Obama versus the hedge funds

The game of chicken over Chrysler's future is going down to the wire. The endgame will tell us a a lot about how the White House and Wall Street match up.

Published April 30, 2009 10:00AM (EDT)

The haggling over Chrysler's future is going right down to the wire. After numerous offers and counteroffers between Chrysler's bondholders and the U.S. government, the Treasury made one last offer late Wednesday afternoon, raising from $2 billion to $2.25 billion the amount of cash that it hoped would persuade debtholders to relinquish their claims on $6.9 billion in secured debt. As of 7 p.m. EDT Wednesday, the Wall Street Journal was still reporting that Treasury had set a 6 p.m. deadline for the lenders to agree or disagree, but there was no word of any resolution. Previously, President Barack Obama had set a May 1 cutoff for Chrysler to come to an arrangement with its creditors or be forced to file for bankruptcy.

The holdouts are no longer the big four banks (and TARP recipients) that together own 70 percent of Chrysler's debt. Both the Journal and the Washington Post have fingered three hedge funds -- Oppenheimer Funds, Perella Weinberg Partners' Xerion Capital Fund and Stairway Cap Management -- as the sticklers. The government is faced with the unenviable prospect of getting unanimous consent from all the bondholders to make a deal, which gives the hedge funds extraordinary leverage. In the parlance of Wall Street, taking a hit on what you are owed is known as a "haircut." The hedge funds seem to be allergic to the barbershop.

The Washington Post also reports that the Obama administration is fully prepared for a failure to reach a settlement. "Detailed" bankruptcy plans have been drawn up, and Chrysler CEO Robert Nardelli is supposed to be due for a quick exit. Obama even has drafts of two different speeches ready at hand for Thursday morning, when he is scheduled to give an address announcing Chrysler's future.

From the Post:

Some hedge funds likely believe they could get a better return in a bankruptcy filing or in a sale of Chrysler's assets, said Sheldon Stone, a turnaround expert at Amherst Partners.

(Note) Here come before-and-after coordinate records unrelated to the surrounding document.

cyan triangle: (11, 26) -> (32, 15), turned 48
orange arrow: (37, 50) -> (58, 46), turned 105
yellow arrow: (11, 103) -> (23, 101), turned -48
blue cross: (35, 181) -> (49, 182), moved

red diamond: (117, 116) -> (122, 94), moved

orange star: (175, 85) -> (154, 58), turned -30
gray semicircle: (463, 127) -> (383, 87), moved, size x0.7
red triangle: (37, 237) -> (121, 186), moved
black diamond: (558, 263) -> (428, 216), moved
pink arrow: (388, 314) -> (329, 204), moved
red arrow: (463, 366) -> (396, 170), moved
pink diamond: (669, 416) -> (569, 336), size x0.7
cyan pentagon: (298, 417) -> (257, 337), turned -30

"These rogue hedge funds are not coming in line because they feel like the government is attempting a cramdown, which is essentially a take it or leave it deal," he said.

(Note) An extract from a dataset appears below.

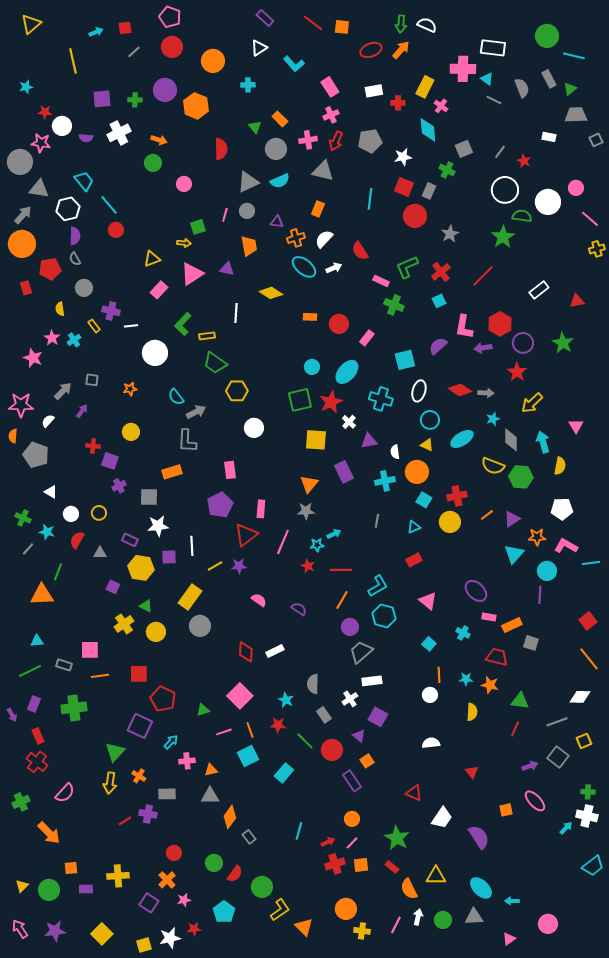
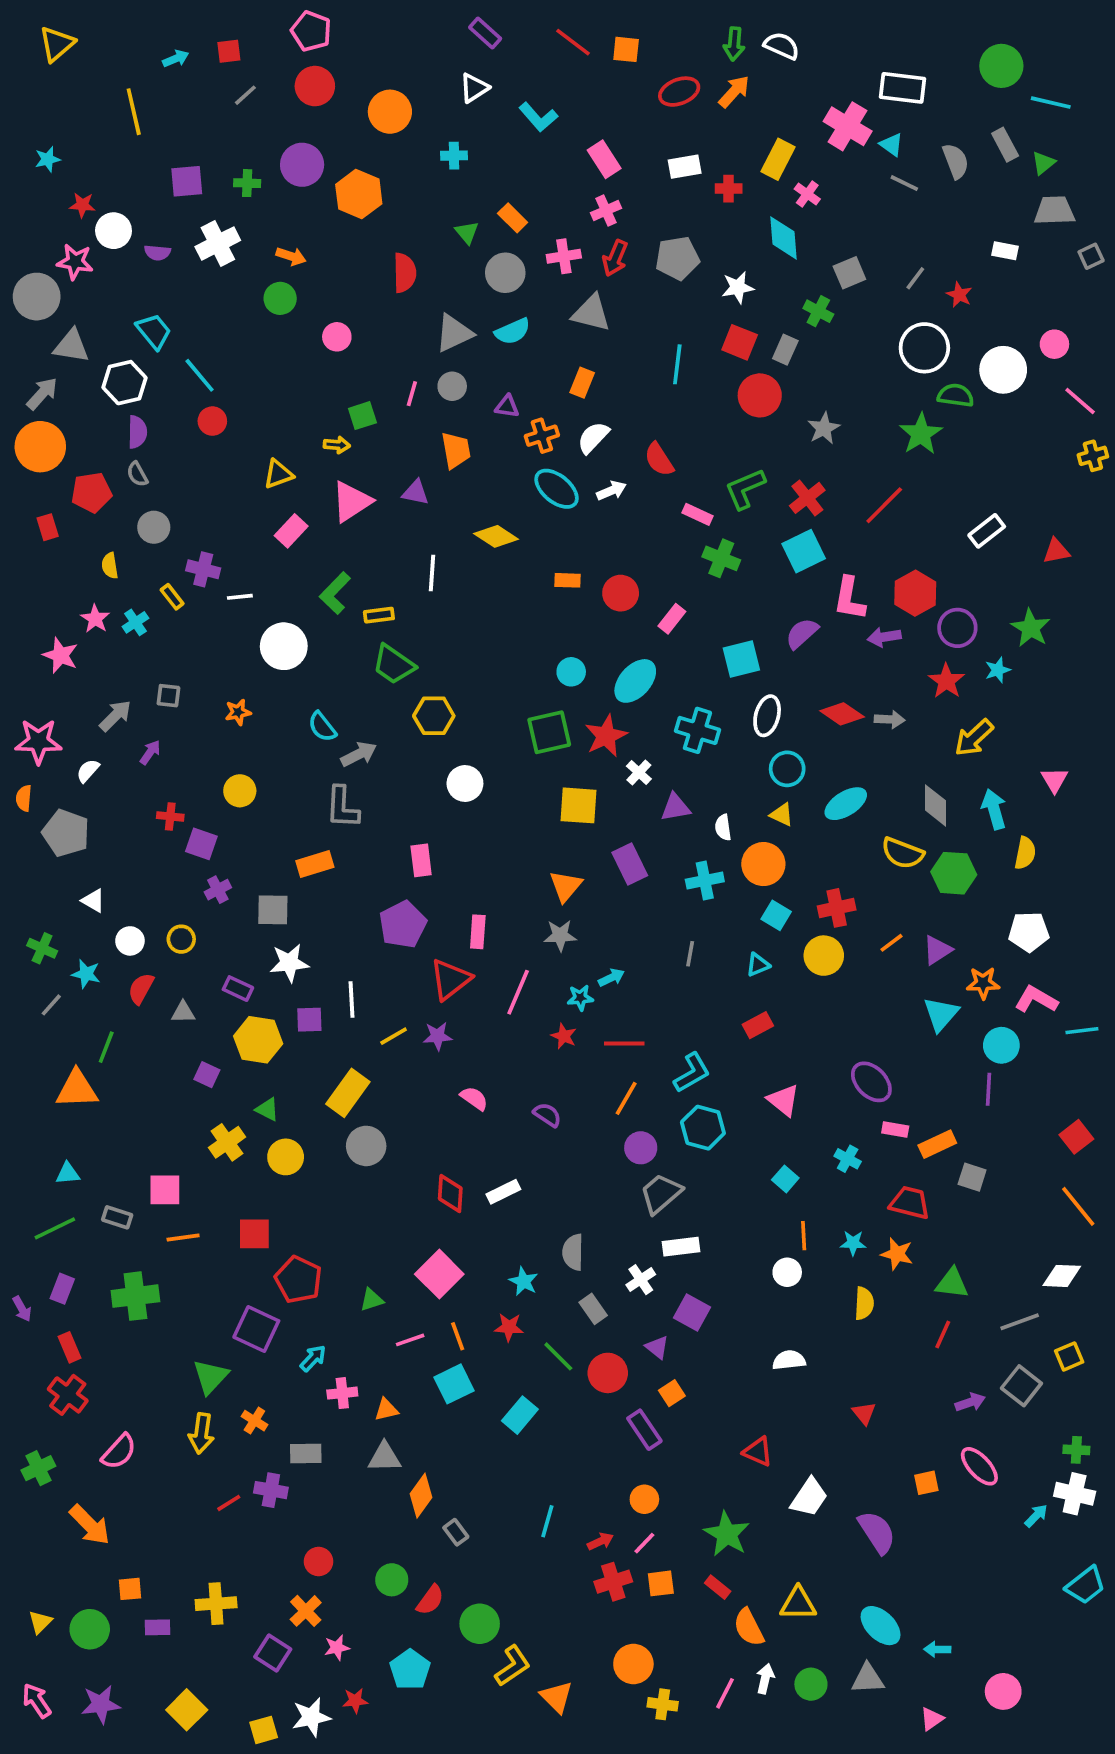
pink cross: (463, 69) -> (848, 126), turned 30
cyan square: (439, 301) -> (804, 551), size x1.6
cyan star: (493, 419) -> (998, 670), moved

The New York Times published a detailed story Wednesday recounting how the Obama administration got to this stage of the game in deciding Detroit's future (and makes a pretty clear case that Obama himself is in total charge of the policy decisions), but it is the endgame that matters. If three hedge funds can sabotage the U.S. government on a Chrysler deal, what happens when push comes to shove on General Motors? Or Citigroup? Or Bank of America?

David Leonhardt's Economic Scene column on Thursday, "Time for Bank Creditors to Feel the Pain," summarizes economist Raghuram Rajan as saying that "the government should study whether it can sensibly impose any losses on creditors, rather than unquestioningly accepting Wall Street's self-interested view that haircuts would be bad for the economy."

But if the Chrysler negotiations are any guide, bank creditors aren't going to simply agree to take whatever haircut the White House suggests. Cutting a deal with Citigroup's lenders will be several orders of magnitude more gnarly than coming to a settlement on the debt of a car company that, for all its legendary name-brand renown, really isn't much of a player in the auto industry anymore.

Chrysler's for practice. Then it gets serious.

UPDATE: At midnight EDT, the Wall Street Journal is reporting that talks have broken down, and Chapter 11 bankruptcy is imminent.

The question: Do the hedge funds win or lose by refusing to budge?